Initially the group ,Médecins Sans Frontièrs (MSF)better known in English speaking countries as Doctors without Borders were forced to work in horrific conditions, using Vodka as a sterile liquid to perform surgery on countless victims. Funds did reach this group and millions were spent on erecting hospitals and clinics to serve the masses. But, months later, some of the doctors within the group believed that nothing internally was being done to help Haiti take back responsibility for rebuilding its own country saying all the rebuilding had been done by Médecins Sans Frontièrs, a group that had already been in Haiti trying to sustain medical services for nearly twenty years.

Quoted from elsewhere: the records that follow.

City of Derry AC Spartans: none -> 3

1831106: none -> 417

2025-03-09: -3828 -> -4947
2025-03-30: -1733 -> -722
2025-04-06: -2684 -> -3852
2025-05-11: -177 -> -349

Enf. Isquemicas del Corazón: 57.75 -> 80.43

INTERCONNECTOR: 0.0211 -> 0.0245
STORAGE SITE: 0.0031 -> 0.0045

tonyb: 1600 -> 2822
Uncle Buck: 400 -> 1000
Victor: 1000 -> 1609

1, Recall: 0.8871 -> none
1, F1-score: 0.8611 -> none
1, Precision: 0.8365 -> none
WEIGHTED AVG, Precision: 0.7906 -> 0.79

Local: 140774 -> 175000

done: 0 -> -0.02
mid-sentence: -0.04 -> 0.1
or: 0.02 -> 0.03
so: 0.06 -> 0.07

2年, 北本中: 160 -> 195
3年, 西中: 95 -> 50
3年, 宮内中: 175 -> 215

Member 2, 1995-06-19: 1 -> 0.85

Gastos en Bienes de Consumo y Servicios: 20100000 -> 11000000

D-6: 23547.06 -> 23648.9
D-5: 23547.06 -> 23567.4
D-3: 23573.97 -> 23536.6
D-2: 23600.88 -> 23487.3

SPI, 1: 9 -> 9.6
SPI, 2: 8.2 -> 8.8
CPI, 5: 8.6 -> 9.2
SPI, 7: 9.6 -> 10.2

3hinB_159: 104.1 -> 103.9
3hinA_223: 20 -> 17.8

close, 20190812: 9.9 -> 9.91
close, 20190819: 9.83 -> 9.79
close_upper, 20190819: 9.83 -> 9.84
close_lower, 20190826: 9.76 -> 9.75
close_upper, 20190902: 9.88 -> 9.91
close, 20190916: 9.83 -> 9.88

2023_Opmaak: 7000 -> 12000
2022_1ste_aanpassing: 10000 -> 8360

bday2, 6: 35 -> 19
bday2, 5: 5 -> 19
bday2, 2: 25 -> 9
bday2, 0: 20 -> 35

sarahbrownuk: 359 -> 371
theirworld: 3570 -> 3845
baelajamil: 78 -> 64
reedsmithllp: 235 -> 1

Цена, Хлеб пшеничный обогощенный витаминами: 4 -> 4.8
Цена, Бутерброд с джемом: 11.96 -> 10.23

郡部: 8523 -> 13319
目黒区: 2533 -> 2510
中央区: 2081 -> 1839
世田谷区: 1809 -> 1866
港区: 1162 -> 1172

Reports from various news agencies have criticized the lack of organization of distributing the billions of dollars sent to Haiti from countries pledging millions of dollars of aid to the pennies collected in elementary classrooms. There are many who accuse agencies like the Red Cross of holding funds in Haiti because of no clear jurisdiction about how those funds should be distributed. One report indicated whenever medicine first arrived in Haiti; it was confiscated by locals and sold. MSF has been in Haiti with the best of humanitarian efforts but reports say MSF has enough money to remain there for decades but funds earmarked for this agency as well as other specific agencies often remain unspent while other causes and even other nations remain in dire need. And months later despite the enormous contributions, many Haitians are still starving and without housing. http://tinyurl.com/y8ztljm
While Christians should feel compelled to extend a hand to individuals in need the question of whether we should spend our donations in our own backyard remains a critical one. There are an estimated 19 million Americans or 6.3% of our country’s population living in extreme poverty. Hunger statistics have dramatically increased in America in the last three years. While there is no comparison in standard of living to a third world nation, one still wonders if the billions in aid given to countries that have no means to adequately distribute or take responsibility for development of a stronger economic environment might have been at least partially better spent on improving conditions for the extremely poor of America. The faces most Americans either don’t believe or don’t want to acknowledge can exist in a country of such wealth. Our country has fallen on some critical economic times and yet while our nations unemployment has risen to staggering levels, we continue to support foreign aid in the billions to other nations.
As a Christian I believe we should be offering assistance to those less fortunate, but I wonder if we need not start in the places that we pass daily. In towns like Detroit where factories have closed long ago and the population is increasingly becoming desperate for jobs and a chance to rise above a poverty level or in Appalachia where the scenic beauty of the mountains is in stark contrast to the extreme poverty in trailer parks or run down homes without heat and children whose meals are only predictable whenever they are attending school.
A excellent list of how to donate in crisis comes from the Good Intentions are not Enough website http://goodintents.org/choosing-a-charity/the-dos-and-donts-2, but the questions of how to address our role in assistance as Christians remain.
If people in third world nations cannot help themselves we must help, but where do we draw the line between assisting them in developing their country and enabling them to stay dependent on foreign aid?